Version 1.1.4 — Python ≥3.10, <3.11

Guild is an open-source Protein-Ligand Binding Tools orchestrator that covers the end-to-end pipeline while leveraging multiple docking methods in each step.

Table of Contents

Docker

The recommended way to run Guild is via Docker, which bundles all dependencies (Vina, OpenBabel, LocalColabFold, KarmaDock, DiffDock, Boltz).

Build the image

make docker-local

Run docking

All run targets accept the same set of parameters, passed as Make variables. The local repository is volume-mounted into the container at /workspace, so changes to guild/ are reflected immediately without rebuilding.

# All three methods, first 100 rows, batch size 2, with known binders, clean start
make run-guild \
  COMBINATIONS=/workspace/notebooks/data_prep/full_combinations_table.csv \
  METHODS="vina boltz diffdock" \
  HEAD=100 \
  BATCH_SIZE=2 \
  KNOWN_BINDERS=1 \
  CLEAN=1

# Boltz only (GPU)
make run-boltz \
  COMBINATIONS=/workspace/path/to/combos.csv \
  PROJECT=myproject

# Vina only (CPU, no GPU required)

[Data pulled from a collection]
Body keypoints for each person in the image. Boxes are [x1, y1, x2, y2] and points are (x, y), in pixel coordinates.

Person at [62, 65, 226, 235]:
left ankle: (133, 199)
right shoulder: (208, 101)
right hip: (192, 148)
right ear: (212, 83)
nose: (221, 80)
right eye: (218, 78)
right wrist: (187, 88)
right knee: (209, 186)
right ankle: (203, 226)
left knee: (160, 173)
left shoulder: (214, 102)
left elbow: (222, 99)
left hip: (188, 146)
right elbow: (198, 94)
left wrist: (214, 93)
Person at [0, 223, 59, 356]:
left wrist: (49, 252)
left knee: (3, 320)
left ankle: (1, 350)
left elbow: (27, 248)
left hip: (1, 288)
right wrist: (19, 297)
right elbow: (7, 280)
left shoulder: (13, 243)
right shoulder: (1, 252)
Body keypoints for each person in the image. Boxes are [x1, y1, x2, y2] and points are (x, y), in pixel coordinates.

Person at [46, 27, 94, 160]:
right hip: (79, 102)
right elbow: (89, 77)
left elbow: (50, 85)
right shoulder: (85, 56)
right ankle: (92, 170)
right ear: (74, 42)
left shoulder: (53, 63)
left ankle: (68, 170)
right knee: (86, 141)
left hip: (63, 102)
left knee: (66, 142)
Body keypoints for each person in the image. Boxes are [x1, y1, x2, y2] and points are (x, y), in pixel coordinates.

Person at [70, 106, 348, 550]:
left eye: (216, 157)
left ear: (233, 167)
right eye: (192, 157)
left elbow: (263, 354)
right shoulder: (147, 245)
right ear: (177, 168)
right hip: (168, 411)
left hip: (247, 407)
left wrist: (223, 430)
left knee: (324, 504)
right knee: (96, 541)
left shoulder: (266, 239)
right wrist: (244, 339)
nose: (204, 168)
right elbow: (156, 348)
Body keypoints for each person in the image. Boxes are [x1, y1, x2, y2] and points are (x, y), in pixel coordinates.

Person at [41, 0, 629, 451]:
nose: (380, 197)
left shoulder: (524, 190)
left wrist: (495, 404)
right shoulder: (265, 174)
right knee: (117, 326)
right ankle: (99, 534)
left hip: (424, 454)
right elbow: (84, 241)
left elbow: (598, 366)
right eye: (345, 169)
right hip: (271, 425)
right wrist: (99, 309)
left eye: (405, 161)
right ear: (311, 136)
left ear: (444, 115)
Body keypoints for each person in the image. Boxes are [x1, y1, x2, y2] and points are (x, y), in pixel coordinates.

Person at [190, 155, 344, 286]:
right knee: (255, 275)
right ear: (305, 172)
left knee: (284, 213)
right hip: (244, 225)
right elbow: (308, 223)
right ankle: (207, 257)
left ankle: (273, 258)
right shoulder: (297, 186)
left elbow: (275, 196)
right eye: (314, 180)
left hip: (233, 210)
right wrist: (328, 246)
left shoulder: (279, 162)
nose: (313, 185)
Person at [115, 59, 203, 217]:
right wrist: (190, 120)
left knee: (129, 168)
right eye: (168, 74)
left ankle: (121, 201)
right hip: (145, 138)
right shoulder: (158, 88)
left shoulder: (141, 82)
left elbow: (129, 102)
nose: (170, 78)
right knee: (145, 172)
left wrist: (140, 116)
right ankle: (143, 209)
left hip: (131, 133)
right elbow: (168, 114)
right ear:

- Action item
Output, word for word, the part of the Guild text that opens with the words containing "Run docking" and closes with "Boltz only (GPU)". The entries are separate material from the Guild text.

- Answer to this task
Run docking

All run targets accept the same set of parameters, passed as Make variables. The local repository is volume-mounted into the container at /workspace, so changes to guild/ are reflected immediately without rebuilding.

# All three methods, first 100 rows, batch size 2, with known binders, clean start
make run-guild \
  COMBINATIONS=/workspace/notebooks/data_prep/full_combinations_table.csv \
  METHODS="vina boltz diffdock" \
  HEAD=100 \
  BATCH_SIZE=2 \
  KNOWN_BINDERS=1 \
  CLEAN=1

# Boltz only (GPU)